§ The problem
Retype the listing below line for line, keeping every character as it appears.

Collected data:
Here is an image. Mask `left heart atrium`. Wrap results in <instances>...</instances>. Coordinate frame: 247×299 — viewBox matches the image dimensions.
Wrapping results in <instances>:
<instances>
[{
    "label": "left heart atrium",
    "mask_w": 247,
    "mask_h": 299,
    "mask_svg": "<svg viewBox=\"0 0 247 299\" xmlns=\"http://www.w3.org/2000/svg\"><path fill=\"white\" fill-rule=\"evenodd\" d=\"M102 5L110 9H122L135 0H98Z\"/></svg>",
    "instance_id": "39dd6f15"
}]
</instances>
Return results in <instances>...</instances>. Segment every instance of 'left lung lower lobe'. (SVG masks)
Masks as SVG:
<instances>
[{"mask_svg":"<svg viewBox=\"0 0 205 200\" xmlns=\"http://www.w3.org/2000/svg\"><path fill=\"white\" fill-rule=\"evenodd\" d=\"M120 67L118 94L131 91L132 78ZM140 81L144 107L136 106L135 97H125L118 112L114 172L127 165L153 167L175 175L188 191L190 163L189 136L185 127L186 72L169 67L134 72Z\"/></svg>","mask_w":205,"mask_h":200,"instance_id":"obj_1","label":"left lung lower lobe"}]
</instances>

§ Answer
Here is an image. Mask `left heart atrium`. Wrap results in <instances>...</instances>. Coordinate frame: 247×299 — viewBox matches the image dimensions.
Wrapping results in <instances>:
<instances>
[{
    "label": "left heart atrium",
    "mask_w": 247,
    "mask_h": 299,
    "mask_svg": "<svg viewBox=\"0 0 247 299\" xmlns=\"http://www.w3.org/2000/svg\"><path fill=\"white\" fill-rule=\"evenodd\" d=\"M102 5L110 9H122L135 0H98Z\"/></svg>",
    "instance_id": "39dd6f15"
}]
</instances>
Return results in <instances>...</instances>. Segment every instance of 'left lung lower lobe'. (SVG masks)
Masks as SVG:
<instances>
[{"mask_svg":"<svg viewBox=\"0 0 205 200\" xmlns=\"http://www.w3.org/2000/svg\"><path fill=\"white\" fill-rule=\"evenodd\" d=\"M120 67L118 94L131 91L132 78ZM140 81L144 107L136 106L135 97H125L118 112L114 172L127 165L153 167L175 175L188 191L190 163L189 136L185 127L186 72L169 67L134 72Z\"/></svg>","mask_w":205,"mask_h":200,"instance_id":"obj_1","label":"left lung lower lobe"}]
</instances>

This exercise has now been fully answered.